- Born: 5 June 1948 Kushiro, Hokkaidō
- Died: 24 May 2017 (aged 68)
- Education: Hosei University
- Organization: East Asia Anti-Japan Armed Front
- Notable work: Hara Hara Tokei
- Spouse: Ayako Daidōji
- Criminal penalty: Death

= Masashi Daidōji =

Japanese far-left militant

Masashi Daidōji (大道寺将司, Daidōji Masashi) (5 June 1948 – 24 May 2017) was a Japanese far-left militant who founded the East Asia Anti-Japan Armed Front and formulated the group's ideology, anti-Japaneseism. Following the group's bombing of the Mitsubishi Heavy Industries headquarters in 1974, Daidōji was arrested, and sentenced to death for his role in the bombing. Daidōji remained on death row until he died of natural causes in 2017.

== Early life ==
Daidōji was born in the city of Kushiro on 5 June 1948. His father was a civil servant who worked in occupied Manchuria.

While Daidōji was a high school student, he witnessed discrimination against his Ainu classmates, an experience which would shape his worldview.

While he was a student at Hosei University, Daidōji had experience working alongside day labourers in the Sanya district of Tokyo.

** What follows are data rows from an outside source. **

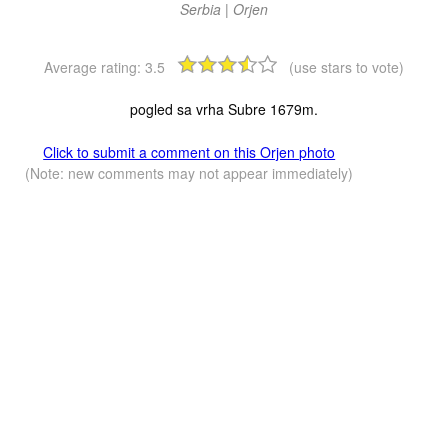
Serbia | Orjen
Average rating:
3.5
(use stars to vote)
pogled sa vrha Subre 1679m.
Click to submit a comment on this Orjen photo
(Note: new comments may not appear immediately)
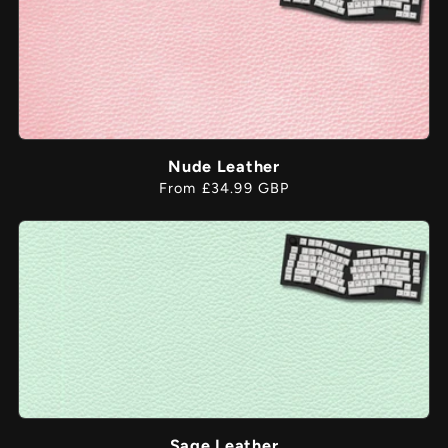
Nude Leather
Regular
From £34.99 GBP
price
Sage Leather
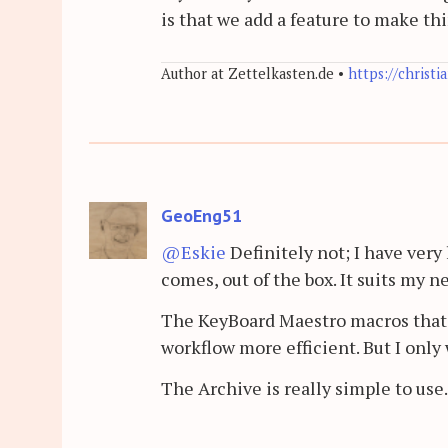
is that we add a feature to make th
Author at Zettelkasten.de •
https://christi
GeoEng51
@Eskie
Definitely not; I have very 
comes, out of the box. It suits my n
The KeyBoard Maestro macros tha
workflow more efficient. But I only 
The Archive is really simple to use.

== East Asia Anti-Japan Armed Front ==

=== Study group ===
At Hosei University, Daidōji organised study sessions on the history of Japanese imperialism with several other students, with whom Daidōji would form the East Asia Anti-Japan Armed Front (EAAJAF). During these study sessions, the group members investigated how Japanese companies such as Mitsubishi benefited from the use of forced labour in Japanese-occupied Korea.

=== Anti-Japaneseism ===

Daidōji had a key role in developing the ideology of the EAAJAF, anti-Japaneseism, which asserts that all Japanese people are complicit in Japanese imperialism, as outlined by Daidōji:Japanese people are all people of the main country of Japanese imperialism. We recognize that even those who are exploited by capitalists and oppressed by authority have a structural relationship of being aggressors toward the oppressed peoples of Asia, Africa, and Latin America. Recognizing that Japanese people who thought of themselves as victims are actually aggressors: that is the basis of 'anti-Japan'.

=== Mitsubishi Heavy Industries bombing ===
At 12:10 p.m. of 30 August 1974, Daidōji and fellow EAAJAF member Toshiaki Kataoka caught a taxi to Marunouchi, where the Mitsubishi Heavy Industries headquarters was located. Upon arriving, Daidōji took two containers containing a total of 40 kilograms of explosives, and placed these containers in front of the building. Despite a telephoned warning to the staff at the Mitsubishi headquarters by EAAJAF member Norio Sasaki, the area was not evacuated in time, and the bombs exploded at 12:45 p.m., killing 8 people and wounding almost 400.

== Arrest and conviction ==
Daidōji, along with several other EAAJAF members were arrested on 19 May 1975 for their bombing campaign.

In 1987, Daidōji, along with Toshiaki Masunaga, were sentenced to death by the Supreme Court for the 1974 Mitsubishi Heavy Industries bombing. In response to receiving the death penalty, Daidōji appealed multiple times for a retrial.

Daidōji died on 24 May 2017, at the age of 68, from multiple myeloma.